• Work task A
In the worked solution on the parallel line in point-slope form, reproduce word for word the part that opens with the words containing "Hint: In order" and closes with "of the line.".
• Work task B
Extend the worked solution on the line parallel to −2x − 3y = −2 through (2, −2), picking up right after its last sentence.

Passage to read START

Question

How do you write an equation in point slope form parallel to$ - 2x - 3y = - 2$ and passing through $\left( {2, - 2} \right)$?

Answer 1

Hint: In order to determine the slope and intercept to the above equation first rewrite the equation in such a way that the left side of the equation contain only variable $y$ ,\[y = - \dfrac{3}{7}x + \dfrac{4}{7}\] and compare with the slope-intercept form $y = mx + c$, m is the slope and c is the y-intercept.

Complete step by step answer:
We are given an equation of line as $ - 2x - 3y = - 2$ and a point $\left( {2, - 2} \right)$.
In this question we are supposed to find out the equation of line which is parallel to the equation of line $ - 2x - 3y = - 2$ and passing through the point $\left( {2, - 2} \right)$.
For this we have to first determine the slope of the line $ - 2x - 3y = - 2$.To do so , rewrite the equation of line into the general equation as $y = mx + c$where $m$is the slope of the line.
Rewriting the equation,
$
   \Rightarrow - 2x - 3y = - 2 \\
   \Rightarrow - 3y = 2x - 2 \\
   \Rightarrow y = - \dfrac{{2x}}{3} + \dfrac{2}{3} \\
 $
Comparing the above result with the general equation $y = mx + c$,we have the slope of line $ - 2x - 3y = - 2$equal to $m = - \dfrac{2}{3}$.
Thus, the slope of line parallel to line $ - 2x - 3y = - 2$ will also have its slope as $m = - \dfrac{2}{3}$.
The Point-Slope Formula of straight line is
$\left( {y - {y_1}} \right) = m\left( {x - {x_1}} \right)$ where $\left( {{x_1},{y_1}} \right)$ is the point on the line.

Passage to read END
The data START

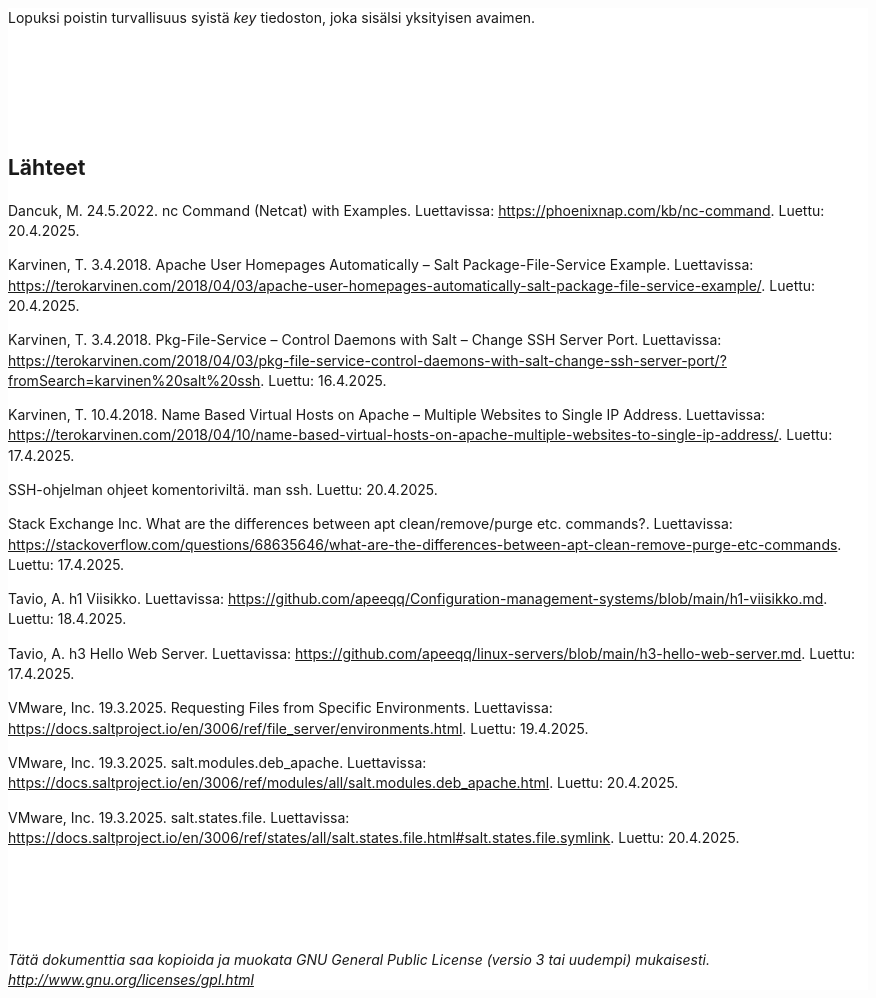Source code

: Lopuksi poistin turvallisuus syistä *key* tiedoston, joka sisälsi yksityisen avaimen.

<br>
<br>
<br>
<br>

## Lähteet

Dancuk, M. 24.5.2022. nc Command (Netcat) with Examples. Luettavissa: https://phoenixnap.com/kb/nc-command. Luettu: 20.4.2025.

Karvinen, T. 3.4.2018. Apache User Homepages Automatically – Salt Package-File-Service Example. Luettavissa: https://terokarvinen.com/2018/04/03/apache-user-homepages-automatically-salt-package-file-service-example/. Luettu: 20.4.2025.

Karvinen, T. 3.4.2018. Pkg-File-Service – Control Daemons with Salt – Change SSH Server Port. Luettavissa: https://terokarvinen.com/2018/04/03/pkg-file-service-control-daemons-with-salt-change-ssh-server-port/?fromSearch=karvinen%20salt%20ssh. Luettu: 16.4.2025.

Karvinen, T. 10.4.2018. Name Based Virtual Hosts on Apache – Multiple Websites to Single IP Address. Luettavissa: https://terokarvinen.com/2018/04/10/name-based-virtual-hosts-on-apache-multiple-websites-to-single-ip-address/. Luettu: 17.4.2025.

SSH-ohjelman ohjeet komentoriviltä. man ssh. Luettu: 20.4.2025.

Stack Exchange Inc. What are the differences between apt clean/remove/purge etc. commands?. Luettavissa: https://stackoverflow.com/questions/68635646/what-are-the-differences-between-apt-clean-remove-purge-etc-commands. Luettu: 17.4.2025.

Tavio, A. h1 Viisikko. Luettavissa: https://github.com/apeeqq/Configuration-management-systems/blob/main/h1-viisikko.md. Luettu: 18.4.2025.

Tavio, A. h3 Hello Web Server. Luettavissa: https://github.com/apeeqq/linux-servers/blob/main/h3-hello-web-server.md. Luettu: 17.4.2025.

VMware, Inc. 19.3.2025. Requesting Files from Specific Environments. Luettavissa: https://docs.saltproject.io/en/3006/ref/file_server/environments.html. Luettu: 19.4.2025.

VMware, Inc. 19.3.2025. salt.modules.deb_apache. Luettavissa: https://docs.saltproject.io/en/3006/ref/modules/all/salt.modules.deb_apache.html. Luettu: 20.4.2025.

VMware, Inc. 19.3.2025. salt.states.file. Luettavissa: https://docs.saltproject.io/en/3006/ref/states/all/salt.states.file.html#salt.states.file.symlink. Luettu: 20.4.2025.
<br>
<br>
<br>
<br>
<br>
<br>
*Tätä dokumenttia saa kopioida ja muokata GNU General Public License (versio 3 tai uudempi) mukaisesti. http://www.gnu.org/licenses/gpl.html*
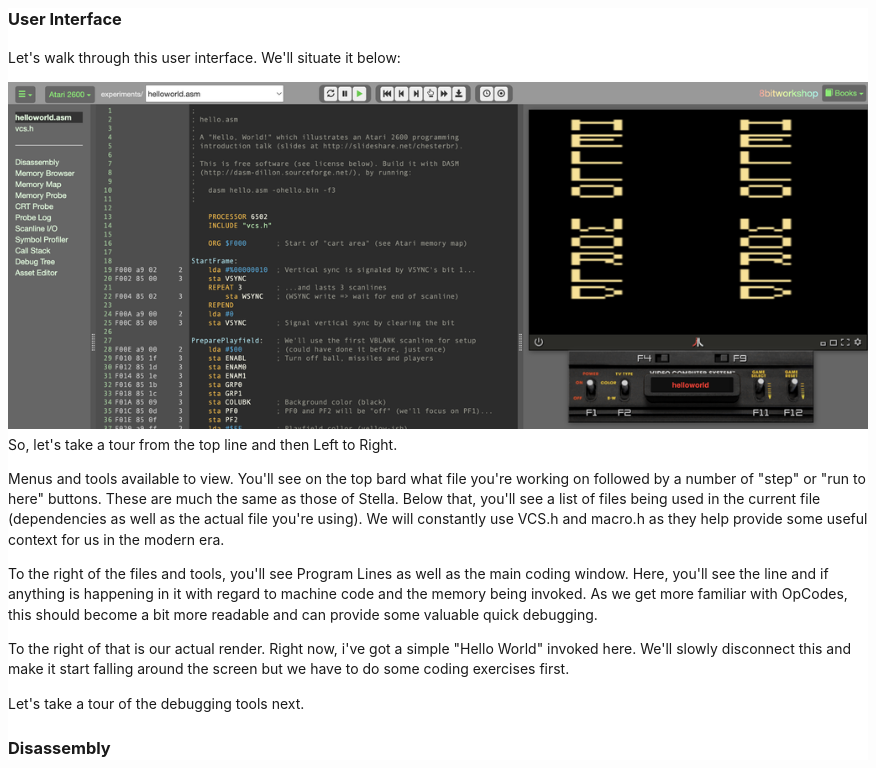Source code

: ### User Interface
Let's walk through this user interface. We'll situate it below: 

![](images/8bit/8bitwork-ide.png)
So, let's take a tour from the top line and then Left to Right. 

Menus and tools available to view. You'll see on the top bard what file you're working on followed by a number of "step" or "run to here" buttons. These are much the same as those of Stella. Below that, you'll see a list of files being used in the current file (dependencies as well as the actual file you're using). We will constantly use VCS.h and macro.h as they help provide some useful context for us in the modern era. 

To the right of the files and tools, you'll see Program Lines as well as the main coding window. Here, you'll see the line and if anything is happening in it with regard to machine code and the memory being invoked. As we get more familiar with OpCodes, this should become a bit more readable and can provide some valuable quick debugging. 

To the right of that is our actual render. Right now, i've got a simple "Hello World" invoked here. We'll slowly disconnect this and make it start falling around the screen but we have to do some coding exercises first.

Let's take a tour of the debugging tools next. 
### Disassembly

The data END

• Task result A
Hint: In order to determine the slope and intercept to the above equation first rewrite the equation in such a way that the left side of the equation contain only variable $y$ ,\[y = - \dfrac{3}{7}x + \dfrac{4}{7}\] and compare with the slope-intercept form $y = mx + c$, m is the slope and c is the y-intercept.

Complete step by step answer:
We are given an equation of line as $ - 2x - 3y = - 2$ and a point $\left( {2, - 2} \right)$.
In this question we are supposed to find out the equation of line which is parallel to the equation of line $ - 2x - 3y = - 2$ and passing through the point $\left( {2, - 2} \right)$.
For this we have to first determine the slope of the line $ - 2x - 3y = - 2$.To do so , rewrite the equation of line into the general equation as $y = mx + c$where $m$is the slope of the line.

• Task result B
So, we have the slope of the required line as $m = - \dfrac{2}{3}$ and also it is passing through the point$\left( {2, - 2} \right)$.We can write the equation of straight line using the point slope form as
$
   \Rightarrow \left( {y - \left( { - 2} \right)} \right) = - \dfrac{2}{3}\left( {x - 2} \right) \\
   \Rightarrow \left( {y + 2} \right) = - \dfrac{2}{3}\left( {x - 2} \right) \\
 $
Multiplying both sides of the above equation with 3, we get
$
   \Rightarrow 3 \times \left( {y + 2} \right) = 3 \times \left( { - \dfrac{2}{3}\left( {x - 2} \right)} \right) \\
   \Rightarrow 3y + 6 = - 2\left( {x - 2} \right) \\
   \Rightarrow 3y + 6 = - 2x + 4 \\
 $
combining all the like terms and rewrite the equation into the general equation form as $y = mx + c$, we can obtain the above equation as
$
   \Rightarrow 3y = - 2x + 4 - 6 \\
   \Rightarrow 3y = - 2x - 2 \\
   \Rightarrow y = \dfrac{{ - 2x}}{3} - \dfrac{2}{3} \\
 $
Therefore, the equation of line parallel to $ - 2x - 3y = - 2$ and passing through the point $\left( {2, - 2} \right)$ is equal to $y = \dfrac{{ - 2x}}{3} - \dfrac{2}{3}$.

Additional Information:
1.Cartesian Plane: A Cartesian Plane is given its name by the French mathematician Rene Descartes ,who first used this plane in the field of mathematics .It is defined as the two mutually perpendicular number line , the one which is horizontal is given name x-axis and the one which is vertical is known as y-axis. With the help of these axes we can plot any point on this cartesian plane with the help of an ordered pair of numbers.
2.Slope-Intercept Form = $y = mx + c$

Note: 1. The graph of both the lines is shown below.
The red line is the graph of equation $ - 2x - 3y = - 2$and
The blue line is graph of equation $y = \dfrac{{ - 2x}}{3} - \dfrac{2}{3}$
.

You can verify the result as the both the lines are parallel to each other.
2.Slope of line perpendicular to the line having slope $m$is equal to $ - \dfrac{1}{m}$.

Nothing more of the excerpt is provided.